It may be tiny, but its promoters have high hopes for the Middle East’s newest stock exchange.
Work began last month on establishing a new exchange in Erbil, the capital of the prosperous and semi-autonomous northern region of Iraqi Kurdistan.
While the proposed Erbil Stock Exchange, or ESX, is unlikely to offer much in the way of competition to the better-established exchange in Baghdad, the plans point yet again to Kurdistan’s emergence as a smaller, more business-savvy alternative to the more state-centric economic model followed in Baghdad.
Plannners hope the ESX will offer the same advantages that Kurdistan as a whole has already brought to the Iraqi economy: a pocket of good management and pro-business policies.
“If you compare the situation in Erbil and Baghdad, you can see very clearly that Erbil now is in a better position,” said Nabil Taha, the chief executive officer of the ESX. “This is not a secret. Everyone knows about this.”
Mr. Taha credits Kurdistan’s success to “the openness of the people here and the mentality” that he says makes Kurdistan a more business-friendly destination for investors than the rest of Iraq.
Even though the International Monetary Fund expects Iraq’s total ecoomy, which includes Kurdistan, to grow at double-digit rates next year, the infrastructure and commerce in most of Iraq are visibly lagging compared to Kurdistan.
The semi-autonomous region is helped by what Mr. Nabil describes as the region’s “best foreign direct investment law” and better security conditions, which stand in stark contrast to the low-level sectarian conflict that continues to roil the rest of the country.

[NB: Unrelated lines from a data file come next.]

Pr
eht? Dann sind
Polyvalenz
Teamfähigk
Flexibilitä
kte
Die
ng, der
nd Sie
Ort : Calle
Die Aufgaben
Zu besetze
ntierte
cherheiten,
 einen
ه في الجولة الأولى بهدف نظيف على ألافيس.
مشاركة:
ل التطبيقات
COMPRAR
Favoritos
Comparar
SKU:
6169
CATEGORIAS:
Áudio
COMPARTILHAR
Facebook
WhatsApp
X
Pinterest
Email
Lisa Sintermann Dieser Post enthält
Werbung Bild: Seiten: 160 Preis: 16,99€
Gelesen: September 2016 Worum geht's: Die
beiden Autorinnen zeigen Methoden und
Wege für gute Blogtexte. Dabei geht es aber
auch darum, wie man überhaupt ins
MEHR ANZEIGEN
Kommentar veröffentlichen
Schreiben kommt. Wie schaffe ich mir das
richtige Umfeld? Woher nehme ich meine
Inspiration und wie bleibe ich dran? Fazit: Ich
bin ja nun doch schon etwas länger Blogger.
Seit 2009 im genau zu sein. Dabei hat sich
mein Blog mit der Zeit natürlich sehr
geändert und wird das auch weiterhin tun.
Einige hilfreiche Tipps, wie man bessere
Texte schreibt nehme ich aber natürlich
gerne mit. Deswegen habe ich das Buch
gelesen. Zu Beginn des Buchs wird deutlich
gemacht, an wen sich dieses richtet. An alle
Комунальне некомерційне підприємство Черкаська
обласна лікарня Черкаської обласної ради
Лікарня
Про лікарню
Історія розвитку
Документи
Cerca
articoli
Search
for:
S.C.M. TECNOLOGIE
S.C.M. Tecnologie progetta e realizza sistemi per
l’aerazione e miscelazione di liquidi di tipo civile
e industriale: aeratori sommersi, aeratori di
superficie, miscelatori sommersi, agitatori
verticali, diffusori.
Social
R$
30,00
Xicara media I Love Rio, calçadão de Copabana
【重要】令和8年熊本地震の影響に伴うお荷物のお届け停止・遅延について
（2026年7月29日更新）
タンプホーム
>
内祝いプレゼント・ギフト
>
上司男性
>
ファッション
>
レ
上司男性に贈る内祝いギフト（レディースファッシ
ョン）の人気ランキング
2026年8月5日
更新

Kurdish officials boast that their 2006 investment law, unlike Baghdad’s, draws no real distinction between foreign and domestic investors, allowing foreign investors to own their projects and the land they on which they sit.
Anticipating a boom in foreign investment, Erbil opened a $550 million international airport in 2010 with the help of a Turkish contractor. Not far away, the construction site for a ritzy new Kempinski Hotel sits alongside the city’s massive five-star Rotana.
Still, Erbil’s new market is unlikely to put up much of a challenge to the older, more established exchange in Baghdad. The capitalization of the ESX when it opens later this year or early next is expected to be tiny – only around $8 million. That compares with a total market cap of nearly $10 billion for the Iraqi Stock Exchange in Baghdad, and $383 billion for the Saudi market, the largest in the region.
But people involved in the project say the new exchange will mirror Kurdistan’s Western-gazing business-savvy.
The ESX also has plans to expand from equities into debt and commodities after it opens, said Baljit Vohra, a senior vice president at the Louis Berger Group, a New Jersey-based consulting firm that has a contract with the Kurdistan Regional Government to get the exchange up and running.
The planners hope to avoid the lack of proper disclosure and the cronyism that have bedeviled many other exchanges in the Middle East region, and have kept foreign investors at a distance.
“The listing requirements are going to be looking at successful markets in the region that have much better disclosure requirements, better reporting and better enforcement,” said Mr. Vohra, who added that the specific requirements have yet to be determined.